▶ _Task goal_:
Pick out the lines below that contain the string "documented" and copy them all.

▶ _Extracted data_:
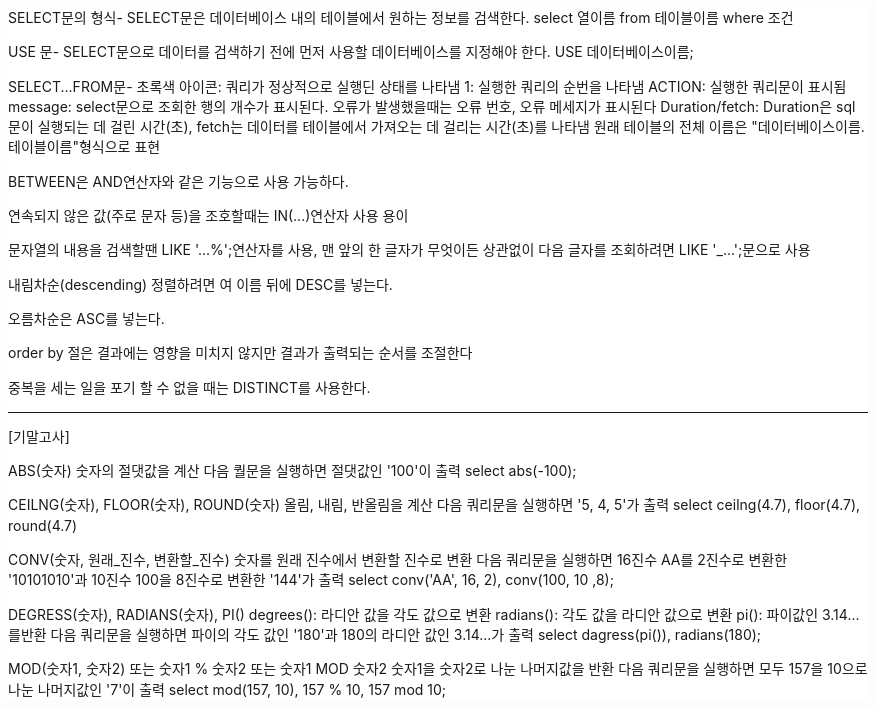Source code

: SELECT문의 형식-
SELECT문은 데이터베이스 내의 테이블에서 원하는 정보를 검색한다.
select 열이름
from 테이블이름
where 조건

USE 문-
SELECT문으로 데이터를 검색하기 전에 먼저 사용할 데이터베이스를 지정해야 한다.
USE 데이터베이스이름;

SELECT...FROM문-
초록색 아이콘: 쿼리가 정상적으로 실행딘 상태를 나타냄
1: 실행한 쿼리의 순번을 나타냄
ACTION: 실행한 쿼리문이 표시됨
message: select문으로 조회한 행의 개수가 표시된다. 오류가 발생했을때는 오류 번호, 오류 메세지가 표시된다
Duration/fetch: Duration은 sql문이 실행되는 데 걸린 시간(초), fetch는 데이터를 테이블에서 가져오는 데 걸리는 시간(초)를 나타냄
원래 테이블의 전체 이름은 "데이터베이스이름.테이블이름"형식으로 표현

BETWEEN은 AND연산자와 같은 기능으로 사용 가능하다.

연속되지 않은 값(주로 문자 등)을 조호할때는 IN(...)연산자 사용 용이

문자열의 내용을 검색할땐 LIKE '...%';연산자를 사용, 맨 앞의 한 글자가 무엇이든 상관없이 다음 글자를 조회하려면 LIKE '_...';문으로 사용

내림차순(descending) 정렬하려면 여 이름 뒤에 DESC를 넣는다.

오름차순은 ASC를 넣는다.

order by 절은 결과에는 영향을 미치지 않지만 결과가 출력되는 순서를 조절한다

중복을 세는 일을 포기 할 수 없을 때는 DISTINCT를 사용한다.

----------------------------------------------------------------------------------------------------------------------------------------------------------------------
[기말고사]

ABS(숫자)
숫자의 절댓값을 계산
다음 퀄문을 실행하면 절댓값인 '100'이 출력
select abs(-100);

CEILNG(숫자), FLOOR(숫자), ROUND(숫자)
올림, 내림, 반올림을 계산
다음 쿼리문을 실행하면 '5, 4, 5'가 출력
select ceilng(4.7), floor(4.7), round(4.7)

CONV(숫자, 원래_진수, 변환할_진수)
숫자를 원래 진수에서 변환할 진수로 변환
다음 쿼리문을 실행하면 16진수 AA를 2진수로 변환한 '10101010'과 10진수 100을 8진수로 변환한 '144'가 출력
select conv('AA', 16, 2), conv(100, 10 ,8);

DEGRESS(숫자), RADIANS(숫자), PI()
degrees(): 라디안 값을 각도 값으로 변환
radians(): 각도 값을 라디안 값으로 변환
pi(): 파이값인 3.14...를반환
다음 쿼리문을 실행하면 파이의 각도 값인 '180'과 180의 라디안 값인 3.14...가 출력
select dagress(pi()), radians(180);

MOD(숫자1, 숫자2) 또는 숫자1 % 숫자2 또는 숫자1 MOD 숫자2
숫자1을 숫자2로 나눈 나머지값을 반환
다음 쿼리문을 실행하면 모두 157을 10으로 나눈 나머지값인 '7'이 출력
select mod(157, 10), 157 % 10, 157 mod 10;

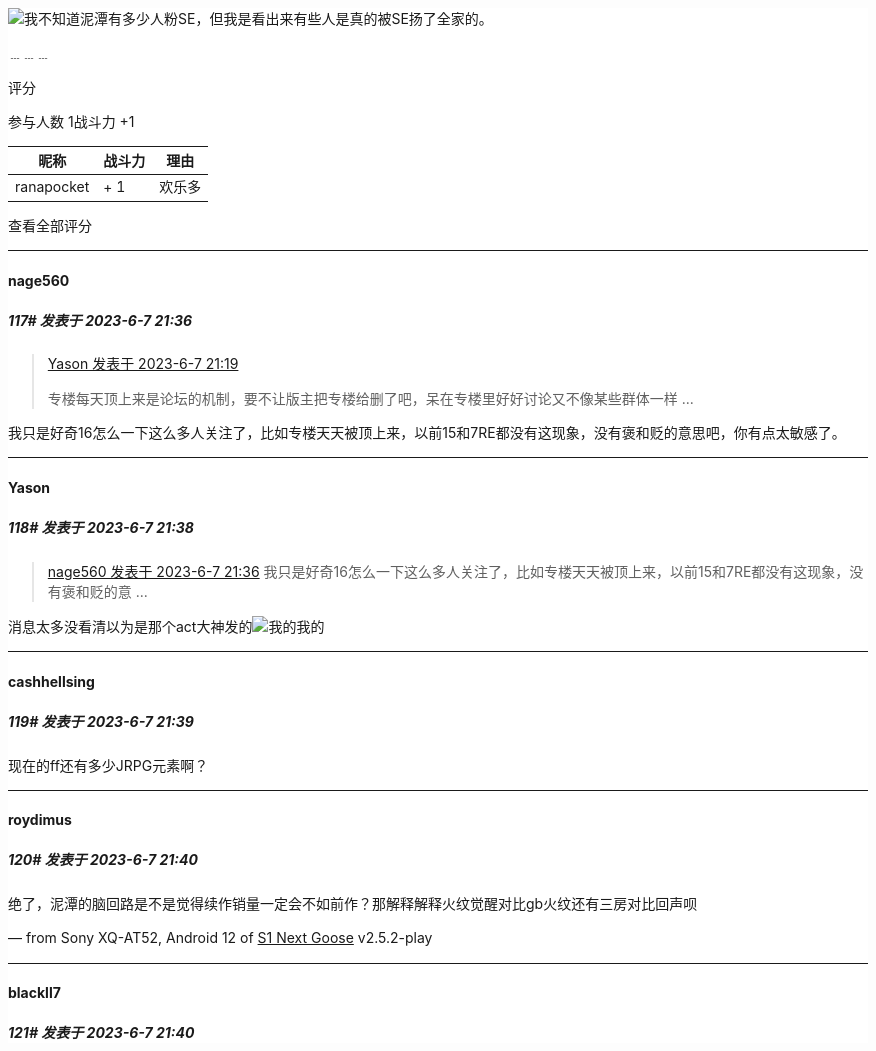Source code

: <img src="https://static.saraba1st.com/image/smiley/face2017/067.png" referrerpolicy="no-referrer">我不知道泥潭有多少人粉SE，但我是看出来有些人是真的被SE扬了全家的。

﹍﹍﹍

评分

 参与人数 1战斗力 +1

|昵称|战斗力|理由|
|----|---|---|
| ranapocket| + 1|欢乐多|

查看全部评分

*****

####  nage560  
##### 117#       发表于 2023-6-7 21:36

<blockquote><a href="httphttps://bbs.saraba1st.com/2b/forum.php?mod=redirect&amp;goto=findpost&amp;pid=61176289&amp;ptid=2138845" target="_blank">Yason 发表于 2023-6-7 21:19</a>

专楼每天顶上来是论坛的机制，要不让版主把专楼给删了吧，呆在专楼里好好讨论又不像某些群体一样 ...</blockquote>
我只是好奇16怎么一下这么多人关注了，比如专楼天天被顶上来，以前15和7RE都没有这现象，没有褒和贬的意思吧，你有点太敏感了。

*****

####  Yason  
##### 118#       发表于 2023-6-7 21:38

<blockquote><a href="httphttps://bbs.saraba1st.com/2b/forum.php?mod=redirect&amp;goto=findpost&amp;pid=61176480&amp;ptid=2138845" target="_blank">nage560 发表于 2023-6-7 21:36</a>
我只是好奇16怎么一下这么多人关注了，比如专楼天天被顶上来，以前15和7RE都没有这现象，没有褒和贬的意 ...</blockquote>
消息太多没看清以为是那个act大神发的<img src="https://static.saraba1st.com/image/smiley/face2017/013.png" referrerpolicy="no-referrer">我的我的

*****

####  cashhellsing  
##### 119#       发表于 2023-6-7 21:39

现在的ff还有多少JRPG元素啊？

*****

####  roydimus  
##### 120#       发表于 2023-6-7 21:40

绝了，泥潭的脑回路是不是觉得续作销量一定会不如前作？那解释解释火纹觉醒对比gb火纹还有三房对比回声呗

— from Sony XQ-AT52, Android 12 of [S1 Next Goose](https://pan.baidu.com/s/1mi43uRm) v2.5.2-play


*****

####  blackll7  
##### 121#       发表于 2023-6-7 21:40
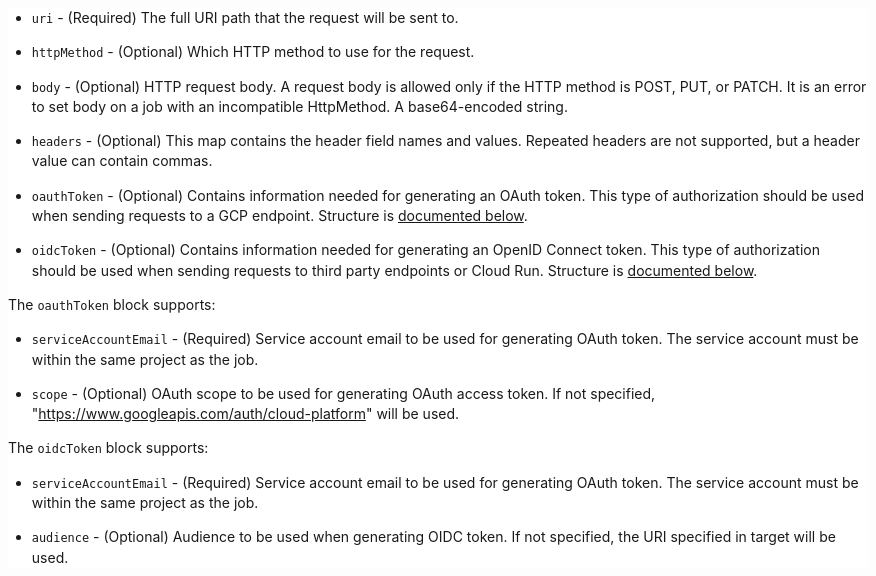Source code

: *   `uri` -
    (Required)
    The full URI path that the request will be sent to.

*   `httpMethod` -
    (Optional)
    Which HTTP method to use for the request.

*   `body` -
    (Optional)
    HTTP request body.
    A request body is allowed only if the HTTP method is POST, PUT, or PATCH.
    It is an error to set body on a job with an incompatible HttpMethod.
    A base64-encoded string.

*   `headers` -
    (Optional)
    This map contains the header field names and values.
    Repeated headers are not supported, but a header value can contain commas.

*   `oauthToken` -
    (Optional)
    Contains information needed for generating an OAuth token.
    This type of authorization should be used when sending requests to a GCP endpoint.
    Structure is [documented below](#nested_oauth_token).

*   `oidcToken` -
    (Optional)
    Contains information needed for generating an OpenID Connect token.
    This type of authorization should be used when sending requests to third party endpoints or Cloud Run.
    Structure is [documented below](#nested_oidc_token).

<a name="nested_oauth_token"></a>The `oauthToken` block supports:

*   `serviceAccountEmail` -
    (Required)
    Service account email to be used for generating OAuth token.
    The service account must be within the same project as the job.

*   `scope` -
    (Optional)
    OAuth scope to be used for generating OAuth access token. If not specified,
    "https://www.googleapis.com/auth/cloud-platform" will be used.

<a name="nested_oidc_token"></a>The `oidcToken` block supports:

*   `serviceAccountEmail` -
    (Required)
    Service account email to be used for generating OAuth token.
    The service account must be within the same project as the job.

*   `audience` -
    (Optional)
    Audience to be used when generating OIDC token. If not specified,
    the URI specified in target will be used.
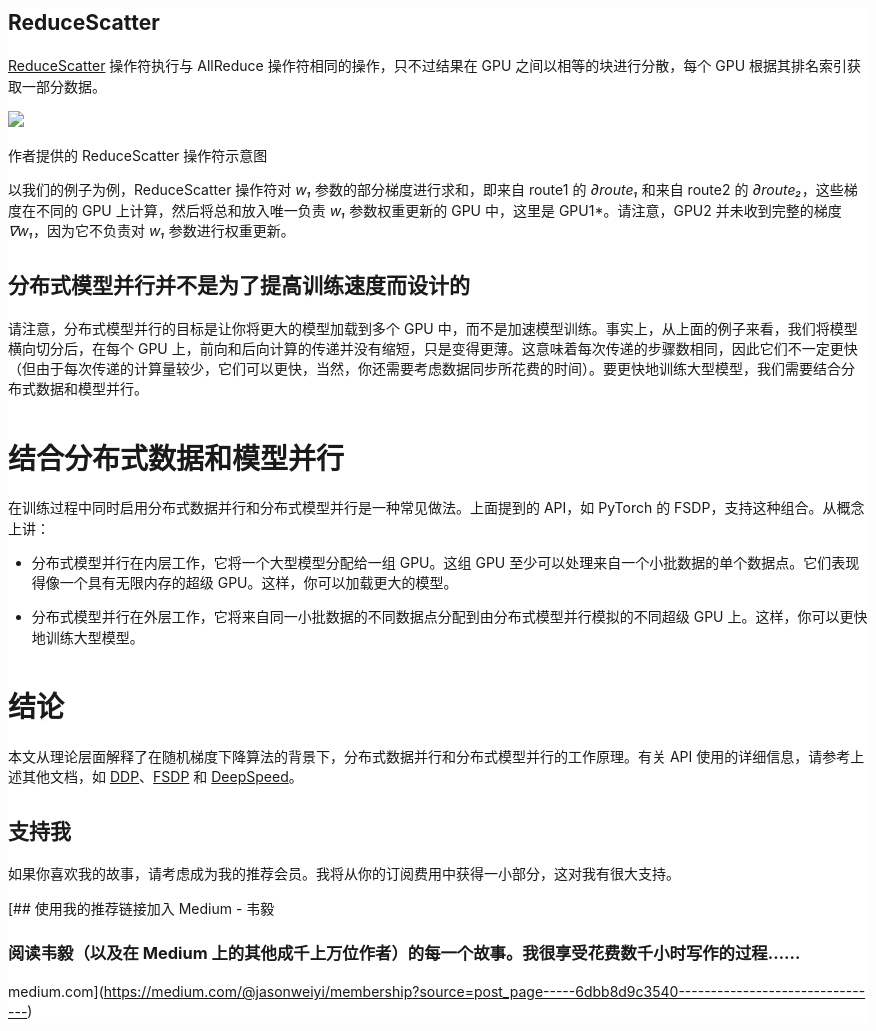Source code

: ## ReduceScatter

[ReduceScatter](https://docs.nvidia.com/deeplearning/nccl/user-guide/docs/usage/operations.html#reducescatter) 操作符执行与 AllReduce 操作符相同的操作，只不过结果在 GPU 之间以相等的块进行分散，每个 GPU 根据其排名索引获取一部分数据。

![](../Images/c5fb0f809adf0ca83d3f1e93ef290fcd.png)

作者提供的 ReduceScatter 操作符示意图

以我们的例子为例，ReduceScatter 操作符对 *w₁* 参数的部分梯度进行求和，即来自 route1 的 *∂route₁* 和来自 route2 的 *∂route₂*，这些梯度在不同的 GPU 上计算，然后将总和放入唯一负责 *w₁* 参数权重更新的 GPU 中，这里是 GPU1*。请注意，GPU2 并未收到完整的梯度 *∇w₁*，因为它不负责对 *w₁* 参数进行权重更新。

## 分布式模型并行并不是为了提高训练速度而设计的

请注意，分布式模型并行的目标是让你将更大的模型加载到多个 GPU 中，而不是加速模型训练。事实上，从上面的例子来看，我们将模型横向切分后，在每个 GPU 上，前向和后向计算的传递并没有缩短，只是变得更薄。这意味着每次传递的步骤数相同，因此它们不一定更快（但由于每次传递的计算量较少，它们可以更快，当然，你还需要考虑数据同步所花费的时间）。要更快地训练大型模型，我们需要结合分布式数据和模型并行。

# 结合分布式数据和模型并行

在训练过程中同时启用分布式数据并行和分布式模型并行是一种常见做法。上面提到的 API，如 PyTorch 的 FSDP，支持这种组合。从概念上讲：

+   分布式模型并行在内层工作，它将一个大型模型分配给一组 GPU。这组 GPU 至少可以处理来自一个小批数据的单个数据点。它们表现得像一个具有无限内存的超级 GPU。这样，你可以加载更大的模型。

+   分布式模型并行在外层工作，它将来自同一小批数据的不同数据点分配到由分布式模型并行模拟的不同超级 GPU 上。这样，你可以更快地训练大型模型。

# 结论

本文从理论层面解释了在随机梯度下降算法的背景下，分布式数据并行和分布式模型并行的工作原理。有关 API 使用的详细信息，请参考上述其他文档，如 [DDP](https://pytorch.org/tutorials/intermediate/ddp_tutorial.html)、[FSDP](https://pytorch.org/docs/stable/fsdp.html) 和 [DeepSpeed](https://github.com/microsoft/DeepSpeed)。

## 支持我

如果你喜欢我的故事，请考虑成为我的推荐会员。我将从你的订阅费用中获得一小部分，这对我有很大支持。

[](https://medium.com/@jasonweiyi/membership?source=post_page-----6dbb8d9c3540--------------------------------) [## 使用我的推荐链接加入 Medium - 韦毅

### 阅读韦毅（以及在 Medium 上的其他成千上万位作者）的每一个故事。我很享受花费数千小时写作的过程……

medium.com](https://medium.com/@jasonweiyi/membership?source=post_page-----6dbb8d9c3540--------------------------------)
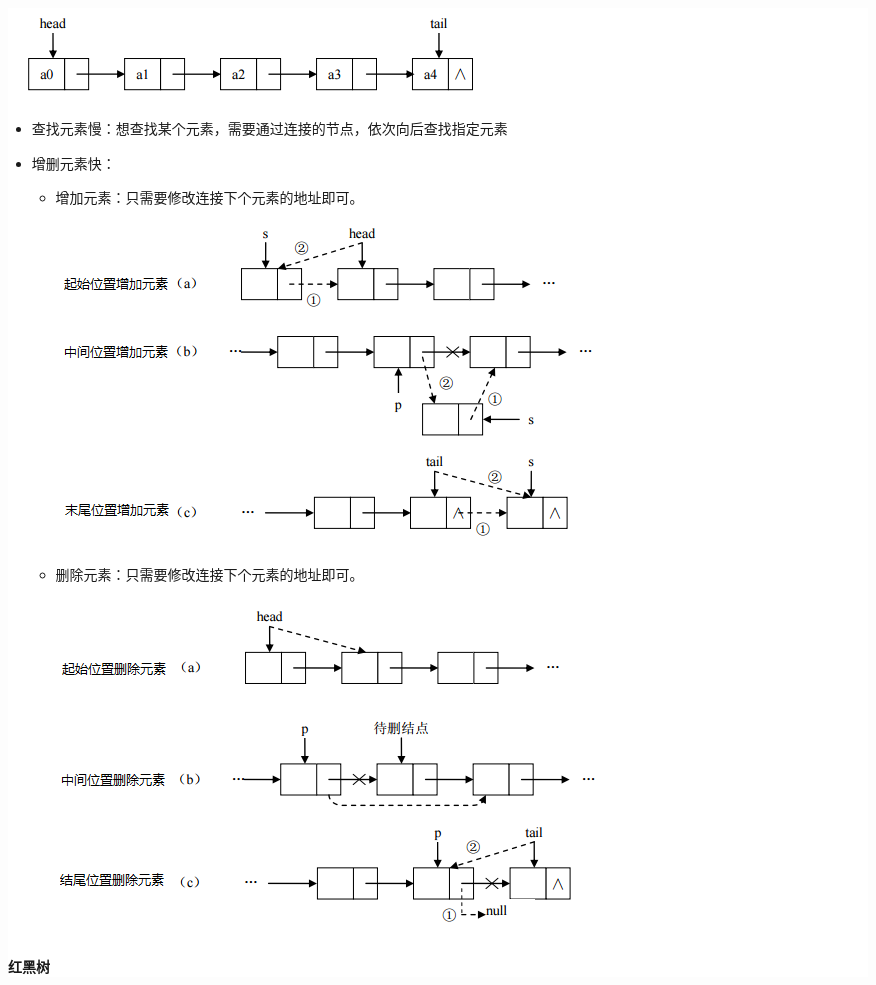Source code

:   ![单链表结构](images/单链表结构.png)

* 查找元素慢：想查找某个元素，需要通过连接的节点，依次向后查找指定元素

* 增删元素快：

  * 增加元素：只需要修改连接下个元素的地址即可。

    ![增加结点](images/增加结点.png)

  * 删除元素：只需要修改连接下个元素的地址即可。

    ![删除结点](images/删除结点.bmp)

#### 红黑树
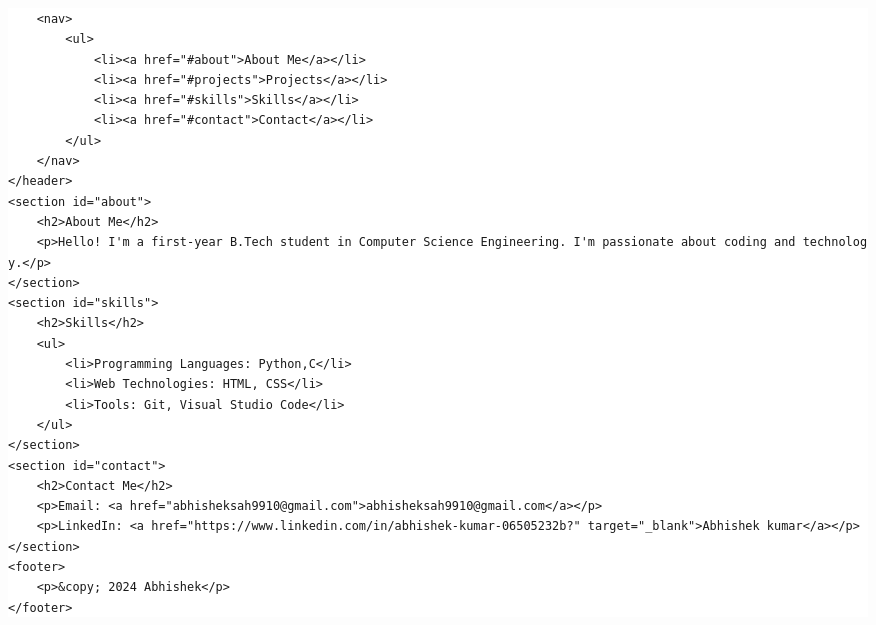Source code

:         <nav>
            <ul>
                <li><a href="#about">About Me</a></li>
                <li><a href="#projects">Projects</a></li>
                <li><a href="#skills">Skills</a></li>
                <li><a href="#contact">Contact</a></li>
            </ul>
        </nav>
    </header>
    <section id="about">
        <h2>About Me</h2>
        <p>Hello! I'm a first-year B.Tech student in Computer Science Engineering. I'm passionate about coding and technology.</p>
    </section>
    <section id="skills">
        <h2>Skills</h2>
        <ul>
            <li>Programming Languages: Python,C</li>
            <li>Web Technologies: HTML, CSS</li>
            <li>Tools: Git, Visual Studio Code</li>
        </ul>
    </section>
    <section id="contact">
        <h2>Contact Me</h2>
        <p>Email: <a href="abhisheksah9910@gmail.com">abhisheksah9910@gmail.com</a></p>
        <p>LinkedIn: <a href="https://www.linkedin.com/in/abhishek-kumar-06505232b?" target="_blank">Abhishek kumar</a></p>
    </section>
    <footer>
        <p>&copy; 2024 Abhishek</p>
    </footer>
</body>
</html>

▶ _Exercise output_:
    Structure is [documented below](#nested_oauth_token).
    Structure is [documented below](#nested_oidc_token).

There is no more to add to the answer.